Mélida, Hugo, García-Angulo, Penélope, Alonso-Simón, Ana, Encina, Antonio, Álvarez, Jesús, Acebes, José Luis
Planta 2009 v.229 no.3 pp. 617-631
Zea mays, arabinoxylan, callus, callus culture, carbohydrate content, cell wall components, cell walls, cellulose, corn, culture media, dichlobenil, enzymes, ferulic acid, mannans, molecular weight, pectins, polymers, proteins, xyloglucans
Growth of maize (Zea mays L.) callus-culture cells was inhibited using dichlobenil (2,6 dichlorobenzonitrile, DCB) concentrations >=1 μM; I ₅₀ value for the effect on inhibited fresh weight gain was 1.5 μM. By increasing the DCB concentration in the culture medium, DCB-habituated cells became 13 times more tolerant of the inhibitor (I ₅₀: 20 μM). In comparison with non-habituated calluses, DCB-habituated calluses grew slower, were less friable and were formed by irregularly shaped cells surrounded by a thicker cell wall. By using an extensive array of techniques, changes in type II cell wall composition and structure associated with DCB habituation were studied. Walls from DCB-habituated cells showed a reduction of up to 75% in cellulose content, which was compensated for by a net increase in arabinoxylan content. Arabinoxylans also showed a reduction in their extractability and a marked increase in their relative molecular mass. DCB habituation also involved a shift from ferulate to coumarate-rich cells walls, and enrichment in cell wall esterified hydroxycinnamates and dehydroferulates.
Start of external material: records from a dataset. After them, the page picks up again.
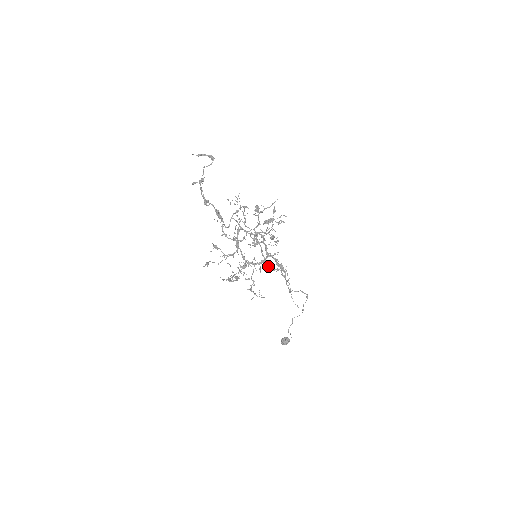
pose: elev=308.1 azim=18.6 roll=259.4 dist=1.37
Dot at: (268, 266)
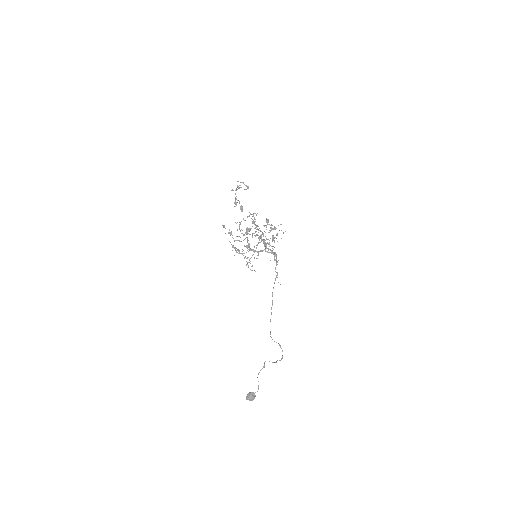
Dot at: occluded
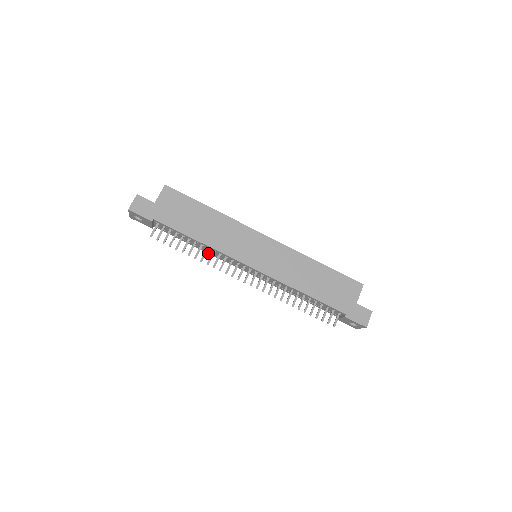
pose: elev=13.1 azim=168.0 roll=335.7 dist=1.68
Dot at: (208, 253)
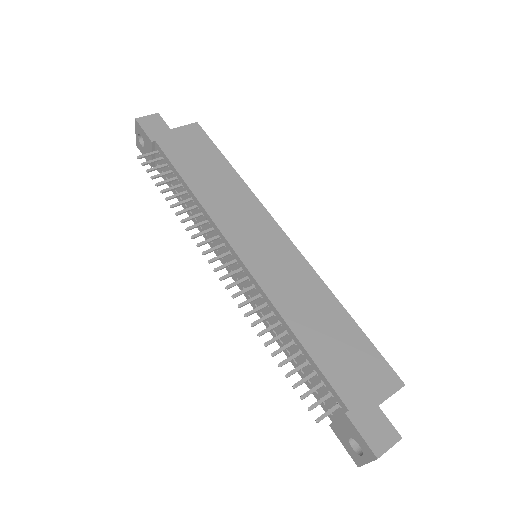
Dot at: occluded
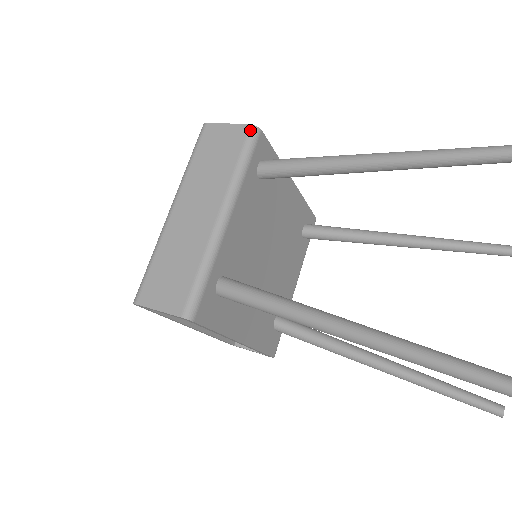
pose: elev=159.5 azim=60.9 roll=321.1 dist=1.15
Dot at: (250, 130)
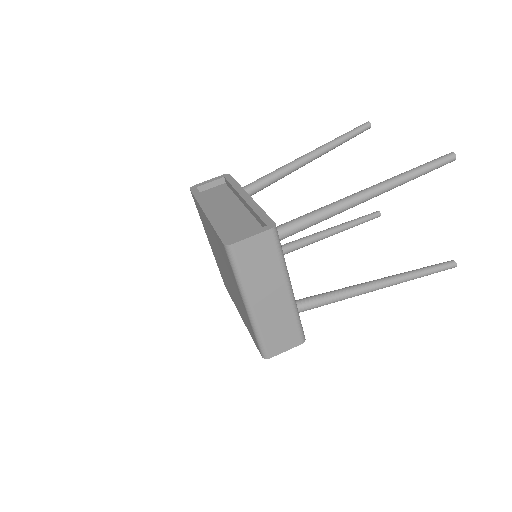
Dot at: (274, 232)
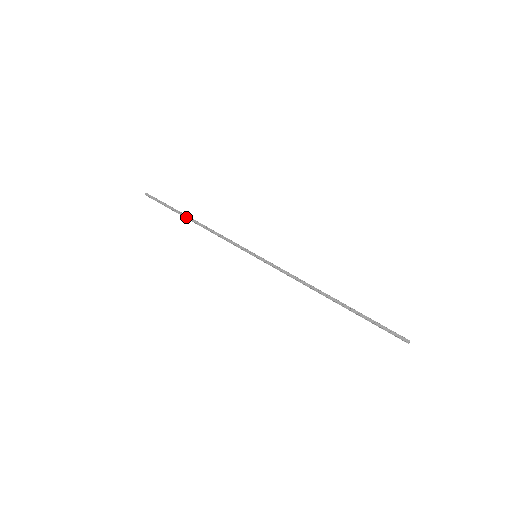
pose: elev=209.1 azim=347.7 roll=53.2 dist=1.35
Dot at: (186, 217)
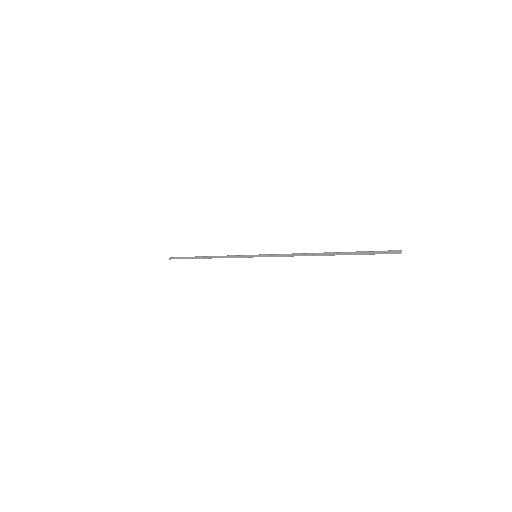
Dot at: occluded
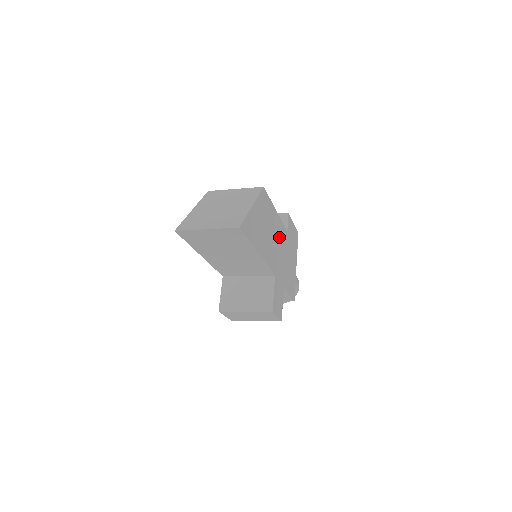
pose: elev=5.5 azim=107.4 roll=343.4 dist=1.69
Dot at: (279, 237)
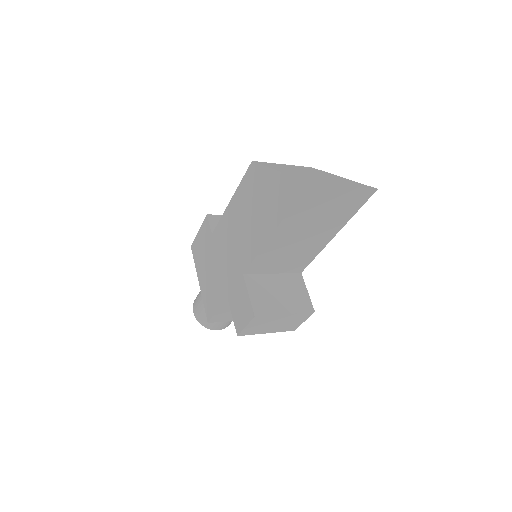
Dot at: occluded
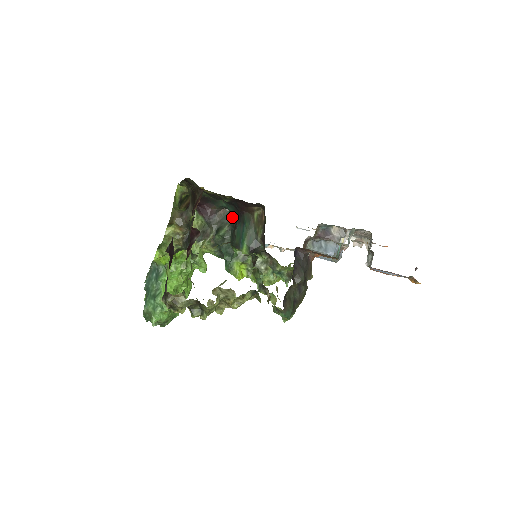
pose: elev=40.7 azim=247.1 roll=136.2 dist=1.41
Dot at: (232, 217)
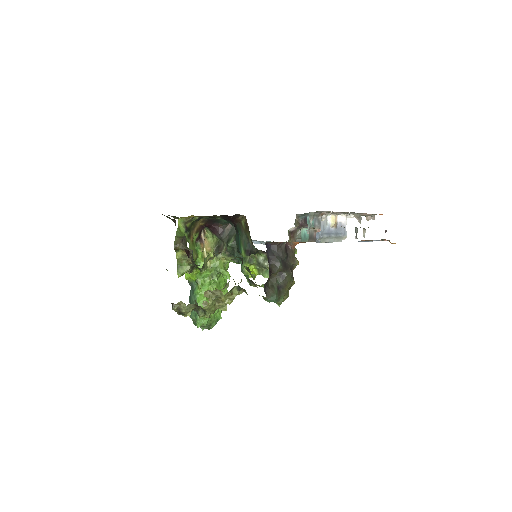
Dot at: occluded
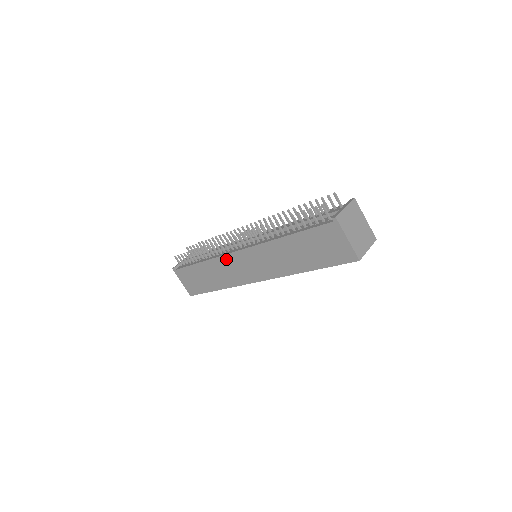
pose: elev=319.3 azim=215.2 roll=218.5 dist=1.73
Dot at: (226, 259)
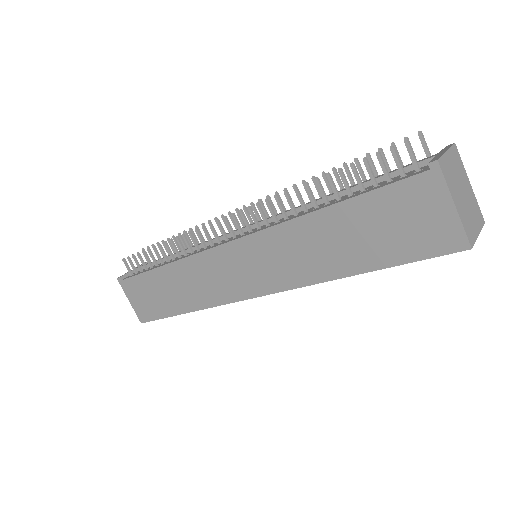
Dot at: (207, 258)
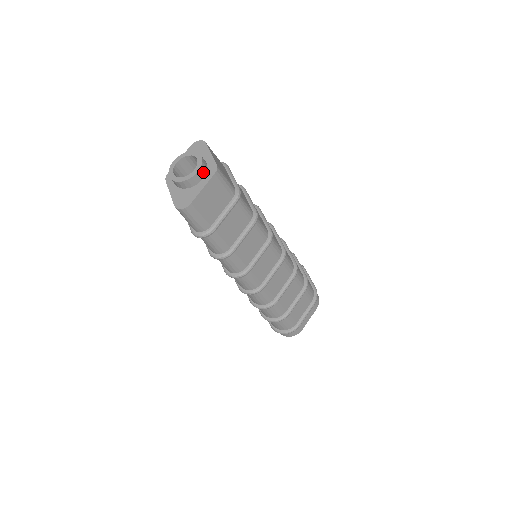
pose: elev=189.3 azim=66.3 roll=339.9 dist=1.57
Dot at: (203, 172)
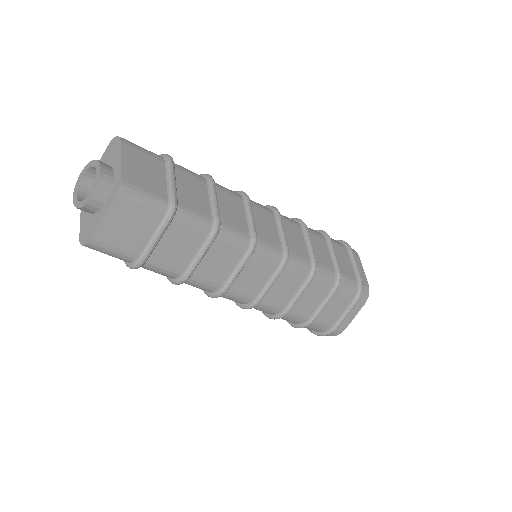
Dot at: (104, 192)
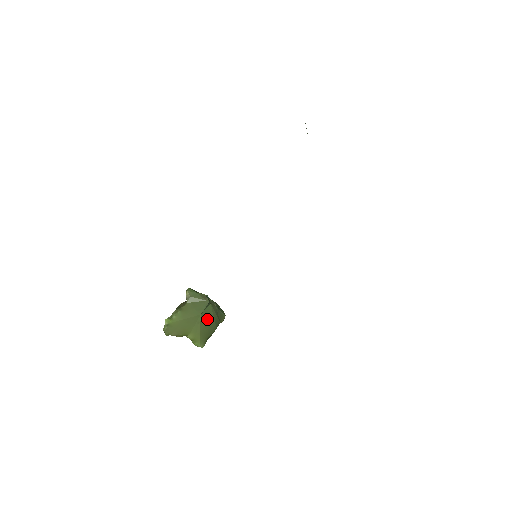
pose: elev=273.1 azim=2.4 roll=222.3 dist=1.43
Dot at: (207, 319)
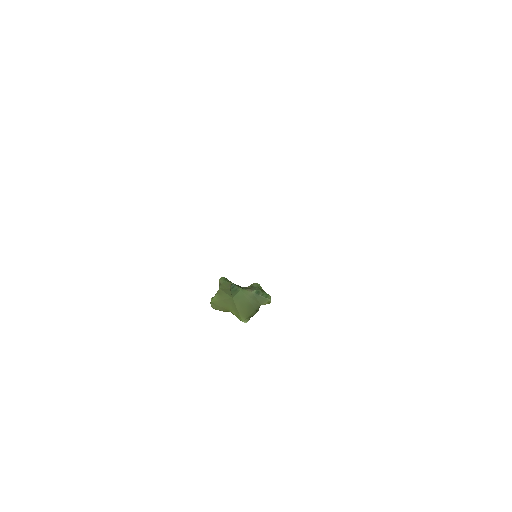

The content of polymers such as mixed-glucan, xyloglucan, mannans, pectins or proteins did not vary or was reduced. These results prove that the architecture of type II cell walls is able to compensate for deficiencies in cellulose content with a more extensive and phenolic cross-linked network of arabinoxylans, without necessitating β-glucan or other polymer enhancement. As a consequence of this modified architecture, walls from DCB-habituated cells showed a reduction in their swelling capacity and an increase both in pore size and in resistance to polysaccharide hydrolytic enzymes.